Brothers – A Tale of Two Sons

One of the most heartwarming gaming experiences I’ve ever had. You control two brothers on a quest to save a dying father. The fairy tale journey to the tree of life takes you from the cozy home village to the deepest caves and highest peaks. Along the way, you encounter beautiful vistas, haunting locations of grander times gone by, and strange and magical creatures–which are sometimes friendly and sometimes evil. The tale also teaches us that big and scary creatures may have a kind heart while seemingly kind and friendly characters hide the biggest evil.

Here we see the aftermath of a bloody conflict between the giants–or maybe we’re the tiny ones? The game doesn’t explain everything and leaves much to the imagination. Just like any good storybook.

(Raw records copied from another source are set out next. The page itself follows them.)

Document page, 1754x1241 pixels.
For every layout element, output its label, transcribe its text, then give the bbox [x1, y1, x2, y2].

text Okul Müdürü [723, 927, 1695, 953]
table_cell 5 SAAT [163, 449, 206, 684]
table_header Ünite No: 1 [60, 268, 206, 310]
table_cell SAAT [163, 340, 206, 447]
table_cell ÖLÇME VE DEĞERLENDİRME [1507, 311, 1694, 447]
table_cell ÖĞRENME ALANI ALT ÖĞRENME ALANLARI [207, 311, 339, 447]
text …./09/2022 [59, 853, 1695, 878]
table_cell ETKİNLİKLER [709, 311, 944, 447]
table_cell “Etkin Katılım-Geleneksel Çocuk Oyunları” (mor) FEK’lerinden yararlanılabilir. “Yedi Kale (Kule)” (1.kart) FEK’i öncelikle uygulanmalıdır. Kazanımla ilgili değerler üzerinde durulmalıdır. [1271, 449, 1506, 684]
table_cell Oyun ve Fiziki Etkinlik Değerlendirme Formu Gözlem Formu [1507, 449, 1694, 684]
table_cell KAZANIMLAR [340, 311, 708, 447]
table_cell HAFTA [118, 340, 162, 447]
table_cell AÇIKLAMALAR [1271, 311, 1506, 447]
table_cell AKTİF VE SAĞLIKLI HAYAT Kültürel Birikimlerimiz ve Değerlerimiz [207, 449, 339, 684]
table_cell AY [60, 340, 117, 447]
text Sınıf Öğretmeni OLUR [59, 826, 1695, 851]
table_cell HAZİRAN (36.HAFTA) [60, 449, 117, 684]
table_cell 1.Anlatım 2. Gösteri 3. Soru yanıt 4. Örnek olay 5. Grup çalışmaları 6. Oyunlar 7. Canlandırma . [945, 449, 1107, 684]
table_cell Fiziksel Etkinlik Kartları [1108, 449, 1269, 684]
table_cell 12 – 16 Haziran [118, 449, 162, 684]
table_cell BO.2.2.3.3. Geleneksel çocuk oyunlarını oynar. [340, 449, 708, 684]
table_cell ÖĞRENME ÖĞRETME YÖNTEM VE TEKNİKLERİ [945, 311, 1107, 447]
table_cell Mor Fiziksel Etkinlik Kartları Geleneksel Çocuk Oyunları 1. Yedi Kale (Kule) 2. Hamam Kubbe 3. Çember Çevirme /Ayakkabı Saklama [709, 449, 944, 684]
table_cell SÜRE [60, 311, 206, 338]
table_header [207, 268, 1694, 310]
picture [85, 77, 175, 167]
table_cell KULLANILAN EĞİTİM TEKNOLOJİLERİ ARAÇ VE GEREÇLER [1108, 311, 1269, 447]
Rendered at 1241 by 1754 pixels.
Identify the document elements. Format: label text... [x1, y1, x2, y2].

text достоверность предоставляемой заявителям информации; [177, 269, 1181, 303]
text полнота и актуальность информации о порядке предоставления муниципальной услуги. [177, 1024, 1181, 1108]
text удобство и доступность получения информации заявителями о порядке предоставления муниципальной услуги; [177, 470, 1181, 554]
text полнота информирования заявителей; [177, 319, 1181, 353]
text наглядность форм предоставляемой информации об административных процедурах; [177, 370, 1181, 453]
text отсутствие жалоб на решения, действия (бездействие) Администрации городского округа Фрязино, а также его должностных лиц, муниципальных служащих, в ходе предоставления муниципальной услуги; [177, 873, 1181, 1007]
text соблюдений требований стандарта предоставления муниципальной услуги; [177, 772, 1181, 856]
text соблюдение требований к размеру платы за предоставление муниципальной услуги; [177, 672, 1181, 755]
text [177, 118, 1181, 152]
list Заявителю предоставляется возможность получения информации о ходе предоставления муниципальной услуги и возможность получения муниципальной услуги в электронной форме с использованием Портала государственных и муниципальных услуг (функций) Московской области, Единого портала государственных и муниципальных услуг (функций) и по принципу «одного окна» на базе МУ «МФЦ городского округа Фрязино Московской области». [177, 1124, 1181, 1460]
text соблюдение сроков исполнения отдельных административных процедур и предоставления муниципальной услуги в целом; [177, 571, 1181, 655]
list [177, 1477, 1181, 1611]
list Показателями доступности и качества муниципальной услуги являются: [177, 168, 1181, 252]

The mechanic of controlling two brothers may be weird for the first couple of minutes, but it quickly becomes second nature. The core of the gameplay revolves around puzzles that are always solved in pairs using both brothers. It’s impressive how the puzzles aren’t repetitive at all, and it’s unlikely that you would get stuck anywhere for a long period of time, but this doesn’t take away from the satisfaction of completing them. In fact, I was often impressed by how ingeniously constructed the puzzles were. In short, the game is not particularly hard, but I feel like it was never supposed to be. It’s a story-driven game that focuses on the relationship between the two brothers.

The gameplay is accompanied by a beautiful soundtrack that tugs at your heartstrings, and will no doubt be joining your playlist once you complete the game.

In one chapter of the game, we are accompanied by a troll-type creature that helps us navigate the rough terrains. We, in turn, help the creature in a surprising way as well.

The only minus I can think of is that the game is quite short. It takes around 3-4 hours to complete, depending on how much time you take to explore the world. But it’s such a densely condensed and rich experience, filled with emotion, that I can’t really fault it for its shortness. The Steam version of the game includes 12 achievements, and I encourage you to try to get them.

PS: I completed the game twice: once alone and the second time in pair with my GF (so this can definitely be played as a co-op experience on the same device). Both times I played on a keyboard–despite this game being made for a controller–but didn’t have any difficulties.